> **Text for analysis**
□ □ □ □ □ □ □
Unnamed: 0,Limit_Bal,Age,Bill_Amt1,Marriage_other,Marriage_single,Marriage_unknown,Card_Normal,Pay_0_Delay1,Pay_0_Delay2,Pay_0_Delay3,Pay_0_Delay4,Pay_0_Delay5,Pay_0_Delay6,Pay_0_Delay7,Pay_0_Delay8+,Pay_0_ontime,Pay_0_unknown
0,20000,24,3913,False,False,False,True,False,True,False,False,False,False,False,False,False,False
1,120000,26,2682,False,True,False,True,False,False,False,False,False,False,False,False,True,False
2,90000,34,29239,False,True,False,True,False,False,False,False,False,False,False,False,False,False
3,50000,37,46990,False,False,False,True,False,False,False,False,False,False,False,False,False,False
4,50000,57,8617,False,False,False,False,False,False,False,False,False,False,False,False,True,False
...,...,...,...,...,...,...,...,...,...,...,...,...,...,...,...,...,...
29995,220000,39,188948,False,False,False,False,False,False,False,False,False,False,False,False,False,False
29996,150000,43,1683,False,True,False,False,False,False,False,False,False,False,False,False,True,False
29997,30000,37,3565,False,True,False,False,False,False,False,True,False,False,False,False,False,False
29998,80000,41,-1645,False,False,False,False,True,False,False,False,False,False,False,False,False,False


## Partition the Data

In [4]:
from sklearn.model_selection import train_test_split
featuresTrain, featuresTest, outcomeTrain, outcomeTest = train_test_split(features, 
                                                                          outcome, 
                                                                          test_size = 0.33, 
                                                                          random_state = 42)

## Decision Tree

For each of these models, instead of using a "Classifier", we'll be using a "Regressor" since the outcome variable is numeric. 

For Decision Trees, the command is `DecisionTreeRegressor` instead of `DecisionTreeClassifier`. 

In [5]:
# 1. Set-up the model
import sklearn.tree
modelTree = sklearn.tree.DecisionTreeRegressor(random_state = 42)

# 2. Fit the model using the training data
resultTree = modelTree.fit(featuresTrain, outcomeTrain)
□ □ □ □ □ □ □
> **Questions to answer**
1) According to the notebook excerpt, why are the models set up as a "Regressor" rather than a "Classifier"?
2) Update the passage of the notebook excerpt starting with "## Decision Tree" and going on through "sklearn.tree.DecisionTreeRegressor(random_state = 42)", changing "numeric" to "continuous".

> **Data shown**
□ □ □ □ □ □ □
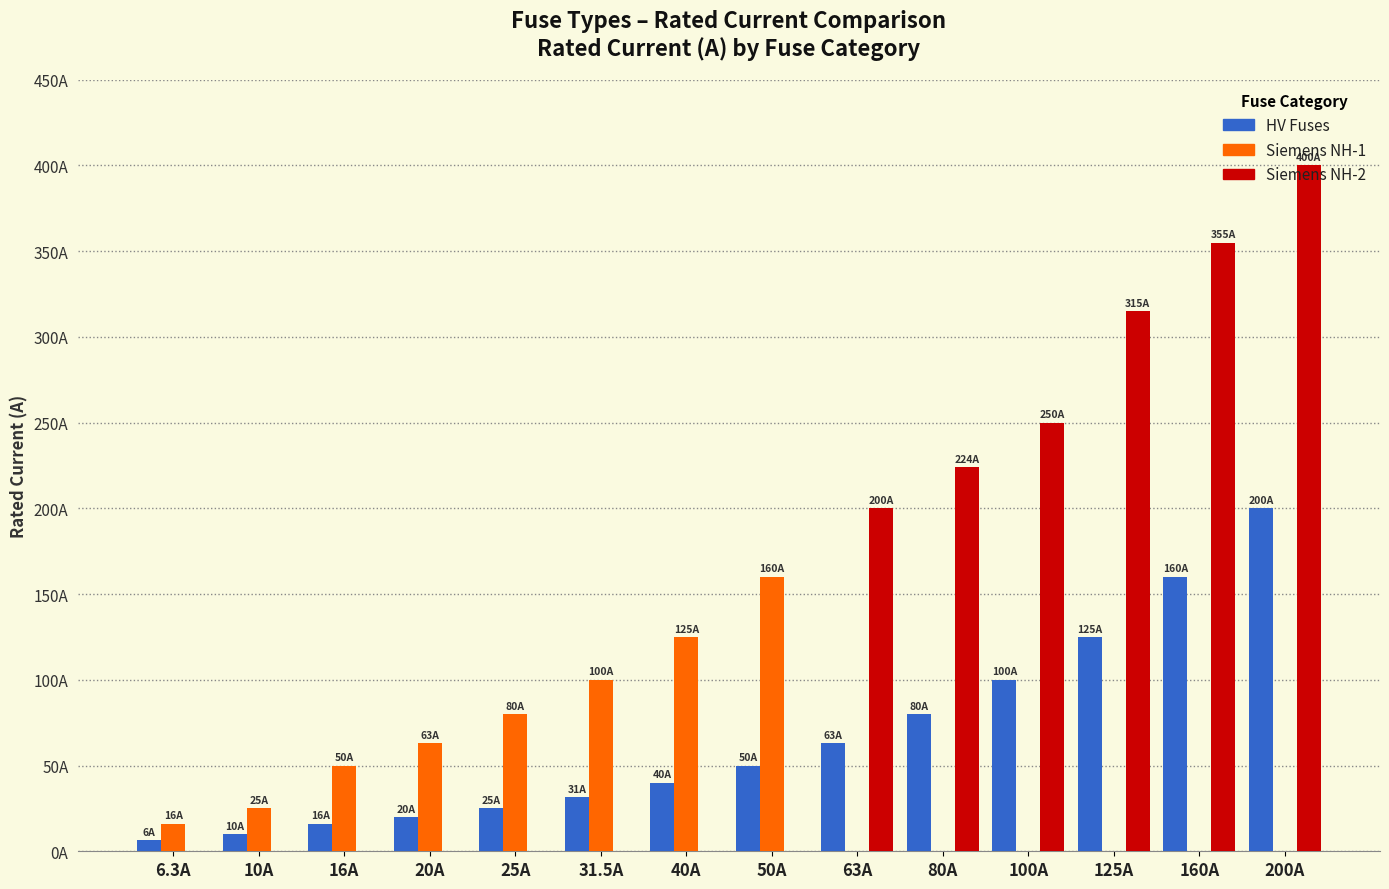

Are the bars grouped side by side (vs. stacked)?

Yes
□ □ □ □ □ □ □
> **Answers by task**
1) The outcome variable is numeric.

2)
## Decision Tree

For each of these models, instead of using a "Classifier", we'll be using a "Regressor" since the outcome variable is continuous. 

For Decision Trees, the command is `DecisionTreeRegressor` instead of `DecisionTreeClassifier`. 

In [5]:
# 1. Set-up the model
import sklearn.tree
modelTree = sklearn.tree.DecisionTreeRegressor(random_state = 42)